About this exercise:
Every line of the listing must be repeated exactly.

++++ Supplied information

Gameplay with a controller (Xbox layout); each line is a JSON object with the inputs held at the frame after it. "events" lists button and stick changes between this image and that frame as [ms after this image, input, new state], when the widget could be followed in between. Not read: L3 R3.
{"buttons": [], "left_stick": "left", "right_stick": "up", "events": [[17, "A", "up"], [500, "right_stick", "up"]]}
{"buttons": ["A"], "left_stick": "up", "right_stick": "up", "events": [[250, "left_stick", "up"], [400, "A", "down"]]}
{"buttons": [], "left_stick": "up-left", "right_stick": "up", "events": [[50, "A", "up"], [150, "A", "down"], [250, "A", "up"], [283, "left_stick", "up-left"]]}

++++++++

Expected answer:
Gameplay with a controller (Xbox layout); each line is a JSON object with the inputs held at the frame after it. "events" lists button and stick changes between this image and that frame as [ms after this image, input, new state], when the widget could be followed in between. Not read: L3 R3.
{"buttons": [], "left_stick": "left", "right_stick": "up", "events": [[17, "A", "up"], [500, "right_stick", "up"]]}
{"buttons": ["A"], "left_stick": "up", "right_stick": "up", "events": [[250, "left_stick", "up"], [400, "A", "down"]]}
{"buttons": [], "left_stick": "up-left", "right_stick": "up", "events": [[50, "A", "up"], [150, "A", "down"], [250, "A", "up"], [283, "left_stick", "up-left"]]}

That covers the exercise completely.